■ Entries supplied
[Start of Attachment]
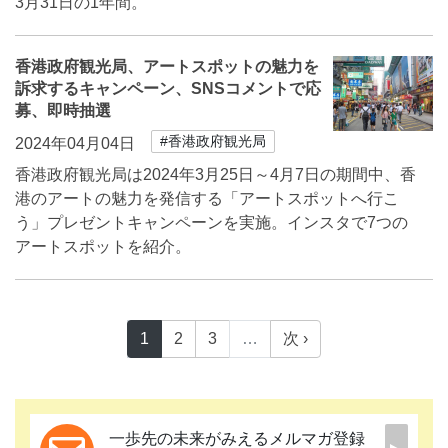
3月31日の1年間。
香港政府観光局、アートスポットの魅力を
訴求するキャンペーン、SNSコメントで応
募、即時抽選
#香港政府観光局
2024年04月04日
香港政府観光局は2024年3月25日～4月7日の期間中、香
港のアートの魅力を発信する「アートスポットへ行こ
う」プレゼントキャンペーンを実施。インスタで7つの
アートスポットを紹介。
1
2
3
…
次 ›
一歩先の未来がみえるメルマガ登録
[End of Attachment]
■ Activity
Convert the lines above into a JSON list of strings, one string per line, omitting any blank lines and leaving out the pictures.

■ Exercise solution
[
  "3月31日の1年間。",
  "香港政府観光局、アートスポットの魅力を",
  "訴求するキャンペーン、SNSコメントで応",
  "募、即時抽選",
  "#香港政府観光局",
  "2024年04月04日",
  "香港政府観光局は2024年3月25日～4月7日の期間中、香",
  "港のアートの魅力を発信する「アートスポットへ行こ",
  "う」プレゼントキャンペーンを実施。インスタで7つの",
  "アートスポットを紹介。",
  "1",
  "2",
  "3",
  "…",
  "次 ›",
  "一歩先の未来がみえるメルマガ登録"
]